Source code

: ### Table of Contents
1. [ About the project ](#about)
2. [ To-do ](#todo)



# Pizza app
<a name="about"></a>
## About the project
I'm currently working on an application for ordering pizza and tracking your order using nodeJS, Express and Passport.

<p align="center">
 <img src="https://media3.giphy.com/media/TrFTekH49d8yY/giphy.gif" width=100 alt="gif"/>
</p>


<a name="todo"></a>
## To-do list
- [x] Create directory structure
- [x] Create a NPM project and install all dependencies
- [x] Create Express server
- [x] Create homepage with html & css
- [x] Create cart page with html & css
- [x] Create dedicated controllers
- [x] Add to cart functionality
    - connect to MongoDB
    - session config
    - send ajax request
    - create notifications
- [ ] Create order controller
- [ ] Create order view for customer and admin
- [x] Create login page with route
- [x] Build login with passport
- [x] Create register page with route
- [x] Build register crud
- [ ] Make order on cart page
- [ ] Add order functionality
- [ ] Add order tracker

------------------------------

Among the lines of the listing, count those containing the word "project". Answer with the count alone.

▶ **Response to this exercise**:
3